BEGIN DATA RECORDS

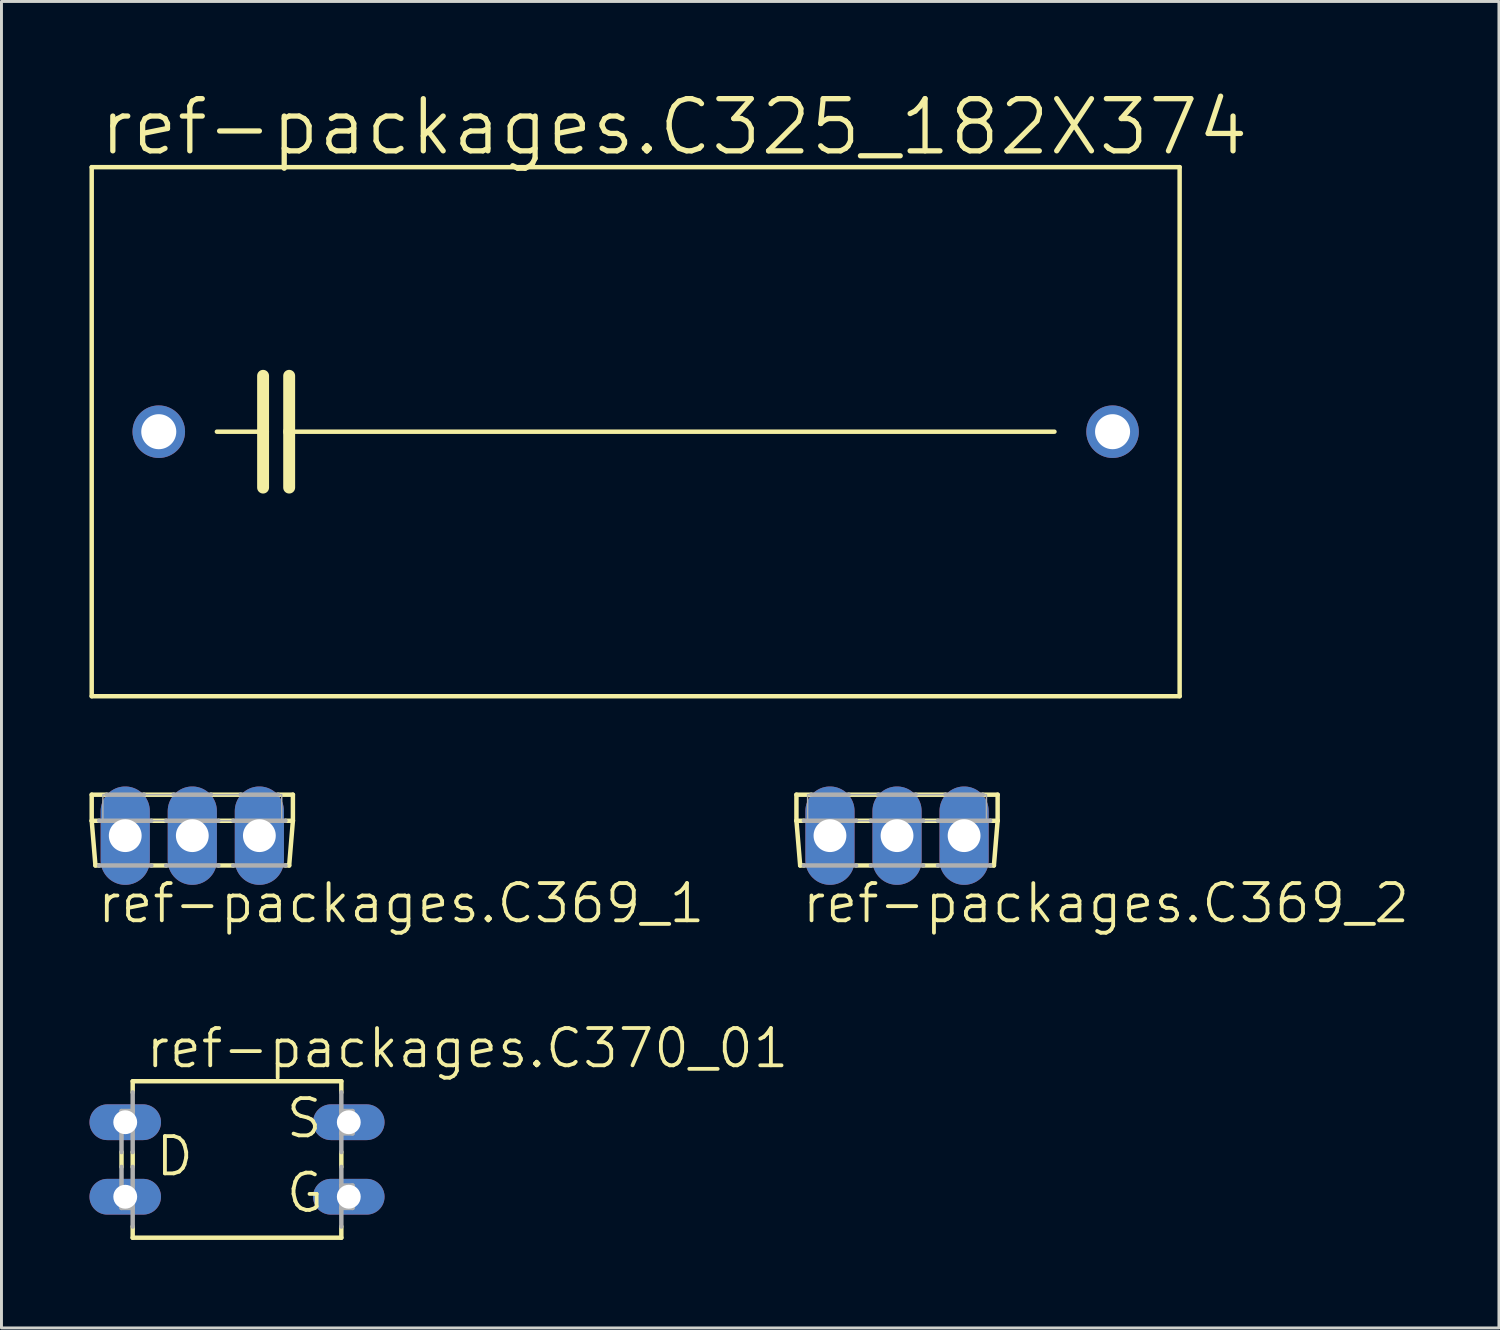
<source format=kicad_pcb>
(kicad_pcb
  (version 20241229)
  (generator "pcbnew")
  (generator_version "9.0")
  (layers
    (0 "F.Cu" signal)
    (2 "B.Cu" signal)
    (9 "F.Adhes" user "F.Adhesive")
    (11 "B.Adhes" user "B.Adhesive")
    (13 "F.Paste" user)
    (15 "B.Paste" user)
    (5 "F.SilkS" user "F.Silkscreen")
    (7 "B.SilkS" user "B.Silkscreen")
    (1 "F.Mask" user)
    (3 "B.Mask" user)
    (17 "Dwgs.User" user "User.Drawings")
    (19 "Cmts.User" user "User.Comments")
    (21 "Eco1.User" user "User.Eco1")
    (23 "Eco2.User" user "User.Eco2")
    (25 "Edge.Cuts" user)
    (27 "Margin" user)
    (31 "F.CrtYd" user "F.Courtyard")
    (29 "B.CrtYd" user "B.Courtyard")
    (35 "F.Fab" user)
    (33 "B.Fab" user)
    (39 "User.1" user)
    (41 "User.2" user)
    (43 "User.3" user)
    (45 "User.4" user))
  (footprint "ref-packages.C325_182X374"
    (layer "F.Cu")
    (at 18.618 11.665)
    (property "Reference" "ref-packages.C325_182X374" (at -18.364 -9.347 0) (layer "F.SilkS") (effects (font (size 1.778 1.778) (thickness 0.18)) (justify left bottom)))
    (attr through_hole)
    (fp_line (start -18.542 -9.017) (end -18.542 9.017) (stroke (width 0.152) (type default)) (layer "F.SilkS"))
    (fp_line (start -18.542 9.017) (end 18.542 9.017) (stroke (width 0.152) (type default)) (layer "F.SilkS"))
    (fp_line (start -14.275 0) (end -12.7 0) (stroke (width 0.152) (type default)) (layer "F.SilkS"))
    (fp_line (start -12.7 -1.905) (end -12.7 0) (stroke (width 0.406) (type default)) (layer "F.SilkS"))
    (fp_line (start -12.7 0) (end -12.7 1.905) (stroke (width 0.406) (type default)) (layer "F.SilkS"))
    (fp_line (start -11.811 -1.905) (end -11.811 0) (stroke (width 0.406) (type default)) (layer "F.SilkS"))
    (fp_line (start -11.811 0) (end -11.811 1.905) (stroke (width 0.406) (type default)) (layer "F.SilkS"))
    (fp_line (start -11.811 0) (end 14.275 0) (stroke (width 0.152) (type default)) (layer "F.SilkS"))
    (fp_line (start 18.542 -9.017) (end -18.542 -9.017) (stroke (width 0.152) (type default)) (layer "F.SilkS"))
    (fp_line (start 18.542 -9.017) (end 18.542 9.017) (stroke (width 0.152) (type default)) (layer "F.SilkS"))
    (pad "1" thru_hole circle (at -16.256 0) (size 1.791 1.791) (drill 1.194) (layers "*.Cu" "*.Mask"))
    (pad "2" thru_hole circle (at 16.256 0) (size 1.791 1.791) (drill 1.194) (layers "*.Cu" "*.Mask")))
  (footprint "ref-packages.C369_2"
    (layer "F.Cu")
    (at 27.527 24.038)
    (property "Reference" "ref-packages.C369_2" (at -3.302 4.445 0) (layer "F.SilkS") (effects (font (size 1.27 1.27) (thickness 0.13)) (justify left bottom)))
    (attr through_hole)
    (fp_line (start -3.429 0) (end -3.429 0.889) (stroke (width 0.152) (type default)) (layer "F.SilkS"))
    (fp_line (start -3.429 0) (end -2.921 0) (stroke (width 0.152) (type default)) (layer "F.SilkS"))
    (fp_line (start -3.429 0.889) (end -3.302 2.413) (stroke (width 0.152) (type default)) (layer "F.SilkS"))
    (fp_line (start -3.429 0.889) (end -3.175 0.889) (stroke (width 0.152) (type default)) (layer "F.SilkS"))
    (fp_line (start -3.302 2.413) (end -3.175 2.413) (stroke (width 0.152) (type default)) (layer "F.SilkS"))
    (fp_line (start -1.397 0.889) (end -0.889 0.889) (stroke (width 0.152) (type default)) (layer "F.SilkS"))
    (fp_line (start -0.889 2.413) (end -1.397 2.413) (stroke (width 0.152) (type default)) (layer "F.SilkS"))
    (fp_line (start -0.635 0) (end -1.651 0) (stroke (width 0.152) (type default)) (layer "F.SilkS"))
    (fp_line (start 0.889 0.889) (end 1.397 0.889) (stroke (width 0.152) (type default)) (layer "F.SilkS"))
    (fp_line (start 1.397 2.413) (end 0.889 2.413) (stroke (width 0.152) (type default)) (layer "F.SilkS"))
    (fp_line (start 1.651 0) (end 0.635 0) (stroke (width 0.152) (type default)) (layer "F.SilkS"))
    (fp_line (start 3.302 2.413) (end 3.175 2.413) (stroke (width 0.152) (type default)) (layer "F.SilkS"))
    (fp_line (start 3.429 0) (end 2.921 0) (stroke (width 0.152) (type default)) (layer "F.SilkS"))
    (fp_line (start 3.429 0) (end 3.429 0.889) (stroke (width 0.152) (type default)) (layer "F.SilkS"))
    (fp_line (start 3.429 0.889) (end 3.175 0.889) (stroke (width 0.152) (type default)) (layer "F.SilkS"))
    (fp_line (start 3.429 0.889) (end 3.302 2.413) (stroke (width 0.152) (type default)) (layer "F.SilkS"))
    (fp_line (start -3.175 0.889) (end -1.397 0.889) (stroke (width 0.152) (type default)) (layer "F.Fab"))
    (fp_line (start -3.175 2.413) (end -1.397 2.413) (stroke (width 0.152) (type default)) (layer "F.Fab"))
    (fp_line (start -2.921 0) (end -1.651 0) (stroke (width 0.152) (type default)) (layer "F.Fab"))
    (fp_line (start -0.889 0.889) (end 0.889 0.889) (stroke (width 0.152) (type default)) (layer "F.Fab"))
    (fp_line (start 0.635 0) (end -0.635 0) (stroke (width 0.152) (type default)) (layer "F.Fab"))
    (fp_line (start 0.889 2.413) (end -0.889 2.413) (stroke (width 0.152) (type default)) (layer "F.Fab"))
    (fp_line (start 2.921 0) (end 1.651 0) (stroke (width 0.152) (type default)) (layer "F.Fab"))
    (fp_line (start 3.175 0.889) (end 1.397 0.889) (stroke (width 0.152) (type default)) (layer "F.Fab"))
    (fp_line (start 3.175 2.413) (end 1.397 2.413) (stroke (width 0.152) (type default)) (layer "F.Fab"))
    (fp_rect (start -3.048 0.889) (end 3.048 0) (stroke (width 0.05) (type default)) (fill no) (layer "F.Fab"))
    (pad "B" thru_hole oval (at -2.286 1.397 90) (size 3.353 1.676) (drill 1.118) (layers "*.Cu" "*.Mask"))
    (pad "C" thru_hole oval (at 0 1.397 90) (size 3.353 1.676) (drill 1.118) (layers "*.Cu" "*.Mask"))
    (pad "E" thru_hole oval (at 2.286 1.397 90) (size 3.353 1.676) (drill 1.118) (layers "*.Cu" "*.Mask")))
  (footprint "ref-packages.C370_01"
    (layer "F.Cu")
    (at 5.029 36.473)
    (property "Reference" "ref-packages.C370_01" (at -3.175 -3.048 0) (layer "F.SilkS") (effects (font (size 1.27 1.27) (thickness 0.13)) (justify left bottom)))
    (attr through_hole)
    (fp_line (start -3.937 0.254) (end -3.937 -0.254) (stroke (width 0.152) (type default)) (layer "F.SilkS"))
    (fp_line (start -3.556 -2.667) (end -3.556 -2.286) (stroke (width 0.152) (type default)) (layer "F.SilkS"))
    (fp_line (start -3.556 0.254) (end -3.556 -0.254) (stroke (width 0.152) (type default)) (layer "F.SilkS"))
    (fp_line (start -3.556 2.286) (end -3.556 2.667) (stroke (width 0.152) (type default)) (layer "F.SilkS"))
    (fp_line (start 3.556 -2.667) (end -3.556 -2.667) (stroke (width 0.152) (type default)) (layer "F.SilkS"))
    (fp_line (start 3.556 -2.286) (end 3.556 -2.667) (stroke (width 0.152) (type default)) (layer "F.SilkS"))
    (fp_line (start 3.556 0.254) (end 3.556 -0.254) (stroke (width 0.152) (type default)) (layer "F.SilkS"))
    (fp_line (start 3.556 2.667) (end -3.556 2.667) (stroke (width 0.152) (type default)) (layer "F.SilkS"))
    (fp_line (start 3.556 2.667) (end 3.556 2.286) (stroke (width 0.152) (type default)) (layer "F.SilkS"))
    (fp_line (start -3.937 -0.254) (end -3.937 -1.651) (stroke (width 0.152) (type default)) (layer "F.Fab"))
    (fp_line (start -3.937 1.651) (end -3.937 0.254) (stroke (width 0.152) (type default)) (layer "F.Fab"))
    (fp_line (start -3.937 1.651) (end -3.556 1.651) (stroke (width 0.152) (type default)) (layer "F.Fab"))
    (fp_line (start -3.556 -1.651) (end -3.937 -1.651) (stroke (width 0.152) (type default)) (layer "F.Fab"))
    (fp_line (start -3.556 -1.651) (end -3.556 -2.286) (stroke (width 0.152) (type default)) (layer "F.Fab"))
    (fp_line (start -3.556 -0.254) (end -3.556 -1.651) (stroke (width 0.152) (type default)) (layer "F.Fab"))
    (fp_line (start -3.556 1.651) (end -3.556 0.254) (stroke (width 0.152) (type default)) (layer "F.Fab"))
    (fp_line (start -3.556 2.286) (end -3.556 1.651) (stroke (width 0.152) (type default)) (layer "F.Fab"))
    (fp_line (start 3.556 -1.651) (end 3.556 -2.286) (stroke (width 0.152) (type default)) (layer "F.Fab"))
    (fp_line (start 3.556 -1.651) (end 3.937 -1.651) (stroke (width 0.152) (type default)) (layer "F.Fab"))
    (fp_line (start 3.556 -0.889) (end 3.556 -1.651) (stroke (width 0.152) (type default)) (layer "F.Fab"))
    (fp_line (start 3.556 -0.254) (end 3.556 -0.889) (stroke (width 0.152) (type default)) (layer "F.Fab"))
    (fp_line (start 3.556 0.889) (end 3.556 0.254) (stroke (width 0.152) (type default)) (layer "F.Fab"))
    (fp_line (start 3.556 0.889) (end 3.937 0.889) (stroke (width 0.152) (type default)) (layer "F.Fab"))
    (fp_line (start 3.556 1.651) (end 3.556 0.889) (stroke (width 0.152) (type default)) (layer "F.Fab"))
    (fp_line (start 3.556 2.286) (end 3.556 1.651) (stroke (width 0.152) (type default)) (layer "F.Fab"))
    (fp_line (start 3.937 -1.651) (end 3.937 -0.889) (stroke (width 0.152) (type default)) (layer "F.Fab"))
    (fp_line (start 3.937 -0.889) (end 3.556 -0.889) (stroke (width 0.152) (type default)) (layer "F.Fab"))
    (fp_line (start 3.937 0.889) (end 3.937 1.651) (stroke (width 0.152) (type default)) (layer "F.Fab"))
    (fp_line (start 3.937 1.651) (end 3.556 1.651) (stroke (width 0.152) (type default)) (layer "F.Fab"))
    (fp_text user "S" (at 1.6 -0.66 0) (layer "F.SilkS") (effects (font (size 1.27 1.27) (thickness 0.13)) (justify left bottom)))
    (fp_text user "G" (at 1.6 1.88 0) (layer "F.SilkS") (effects (font (size 1.27 1.27) (thickness 0.13)) (justify left bottom)))
    (fp_text user "D" (at -2.845 0.635 0) (layer "F.SilkS") (effects (font (size 1.27 1.27) (thickness 0.13)) (justify left bottom)))
    (pad "D" thru_hole oval (at -3.81 -1.27) (size 2.438 1.219) (drill 0.813) (layers "*.Cu" "*.Mask"))
    (pad "D1" thru_hole oval (at -3.81 1.27) (size 2.438 1.219) (drill 0.813) (layers "*.Cu" "*.Mask"))
    (pad "G" thru_hole oval (at 3.81 1.27) (size 2.438 1.219) (drill 0.813) (layers "*.Cu" "*.Mask"))
    (pad "S" thru_hole oval (at 3.81 -1.27) (size 2.438 1.219) (drill 0.813) (layers "*.Cu" "*.Mask")))
  (footprint "ref-packages.C369_1"
    (layer "F.Cu")
    (at 3.505 24.038)
    (property "Reference" "ref-packages.C369_1" (at -3.302 4.445 0) (layer "F.SilkS") (effects (font (size 1.27 1.27) (thickness 0.13)) (justify left bottom)))
    (attr through_hole)
    (fp_line (start -3.429 0) (end -3.429 0.889) (stroke (width 0.152) (type default)) (layer "F.SilkS"))
    (fp_line (start -3.429 0) (end -2.921 0) (stroke (width 0.152) (type default)) (layer "F.SilkS"))
    (fp_line (start -3.429 0.889) (end -3.302 2.413) (stroke (width 0.152) (type default)) (layer "F.SilkS"))
    (fp_line (start -3.429 0.889) (end -3.175 0.889) (stroke (width 0.152) (type default)) (layer "F.SilkS"))
    (fp_line (start -3.302 2.413) (end -3.175 2.413) (stroke (width 0.152) (type default)) (layer "F.SilkS"))
    (fp_line (start -1.397 0.889) (end -0.889 0.889) (stroke (width 0.152) (type default)) (layer "F.SilkS"))
    (fp_line (start -0.889 2.413) (end -1.397 2.413) (stroke (width 0.152) (type default)) (layer "F.SilkS"))
    (fp_line (start -0.635 0) (end -1.651 0) (stroke (width 0.152) (type default)) (layer "F.SilkS"))
    (fp_line (start 0.889 0.889) (end 1.397 0.889) (stroke (width 0.152) (type default)) (layer "F.SilkS"))
    (fp_line (start 1.397 2.413) (end 0.889 2.413) (stroke (width 0.152) (type default)) (layer "F.SilkS"))
    (fp_line (start 1.651 0) (end 0.635 0) (stroke (width 0.152) (type default)) (layer "F.SilkS"))
    (fp_line (start 3.302 2.413) (end 3.175 2.413) (stroke (width 0.152) (type default)) (layer "F.SilkS"))
    (fp_line (start 3.429 0) (end 2.921 0) (stroke (width 0.152) (type default)) (layer "F.SilkS"))
    (fp_line (start 3.429 0) (end 3.429 0.889) (stroke (width 0.152) (type default)) (layer "F.SilkS"))
    (fp_line (start 3.429 0.889) (end 3.175 0.889) (stroke (width 0.152) (type default)) (layer "F.SilkS"))
    (fp_line (start 3.429 0.889) (end 3.302 2.413) (stroke (width 0.152) (type default)) (layer "F.SilkS"))
    (fp_line (start -3.175 0.889) (end -1.397 0.889) (stroke (width 0.152) (type default)) (layer "F.Fab"))
    (fp_line (start -3.175 2.413) (end -1.397 2.413) (stroke (width 0.152) (type default)) (layer "F.Fab"))
    (fp_line (start -2.921 0) (end -1.651 0) (stroke (width 0.152) (type default)) (layer "F.Fab"))
    (fp_line (start -0.889 0.889) (end 0.889 0.889) (stroke (width 0.152) (type default)) (layer "F.Fab"))
    (fp_line (start 0.635 0) (end -0.635 0) (stroke (width 0.152) (type default)) (layer "F.Fab"))
    (fp_line (start 0.889 2.413) (end -0.889 2.413) (stroke (width 0.152) (type default)) (layer "F.Fab"))
    (fp_line (start 2.921 0) (end 1.651 0) (stroke (width 0.152) (type default)) (layer "F.Fab"))
    (fp_line (start 3.175 0.889) (end 1.397 0.889) (stroke (width 0.152) (type default)) (layer "F.Fab"))
    (fp_line (start 3.175 2.413) (end 1.397 2.413) (stroke (width 0.152) (type default)) (layer "F.Fab"))
    (fp_rect (start -3.048 0.889) (end 3.048 0) (stroke (width 0.05) (type default)) (fill no) (layer "F.Fab"))
    (pad "D" thru_hole oval (at 0 1.397 90) (size 3.353 1.676) (drill 1.118) (layers "*.Cu" "*.Mask"))
    (pad "G" thru_hole oval (at -2.286 1.397 90) (size 3.353 1.676) (drill 1.118) (layers "*.Cu" "*.Mask"))
    (pad "S" thru_hole oval (at 2.286 1.397 90) (size 3.353 1.676) (drill 1.118) (layers "*.Cu" "*.Mask")))
  (gr_rect
    (start -3 -3)
    (end 48.044 42.216)
    (stroke (width 0.1) (type default))
    (fill no)
    (layer "Edge.Cuts")))
</source>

END DATA RECORDS

Could the lines from the first entry through the line that contains "(fp_line (start -18.542 9.017)" be copied exactly, with all pictures left out?

<source format=kicad_pcb>
(kicad_pcb
  (version 20241229)
  (generator "pcbnew")
  (generator_version "9.0")
  (layers
    (0 "F.Cu" signal)
    (2 "B.Cu" signal)
    (9 "F.Adhes" user "F.Adhesive")
    (11 "B.Adhes" user "B.Adhesive")
    (13 "F.Paste" user)
    (15 "B.Paste" user)
    (5 "F.SilkS" user "F.Silkscreen")
    (7 "B.SilkS" user "B.Silkscreen")
    (1 "F.Mask" user)
    (3 "B.Mask" user)
    (17 "Dwgs.User" user "User.Drawings")
    (19 "Cmts.User" user "User.Comments")
    (21 "Eco1.User" user "User.Eco1")
    (23 "Eco2.User" user "User.Eco2")
    (25 "Edge.Cuts" user)
    (27 "Margin" user)
    (31 "F.CrtYd" user "F.Courtyard")
    (29 "B.CrtYd" user "B.Courtyard")
    (35 "F.Fab" user)
    (33 "B.Fab" user)
    (39 "User.1" user)
    (41 "User.2" user)
    (43 "User.3" user)
    (45 "User.4" user))
  (footprint "ref-packages.C325_182X374"
    (layer "F.Cu")
    (at 18.618 11.665)
    (property "Reference" "ref-packages.C325_182X374" (at -18.364 -9.347 0) (layer "F.SilkS") (effects (font (size 1.778 1.778) (thickness 0.18)) (justify left bottom)))
    (attr through_hole)
    (fp_line (start -18.542 -9.017) (end -18.542 9.017) (stroke (width 0.152) (type default)) (layer "F.SilkS"))
    (fp_line (start -18.542 9.017) (end 18.542 9.017) (stroke (width 0.152) (type default)) (layer "F.SilkS"))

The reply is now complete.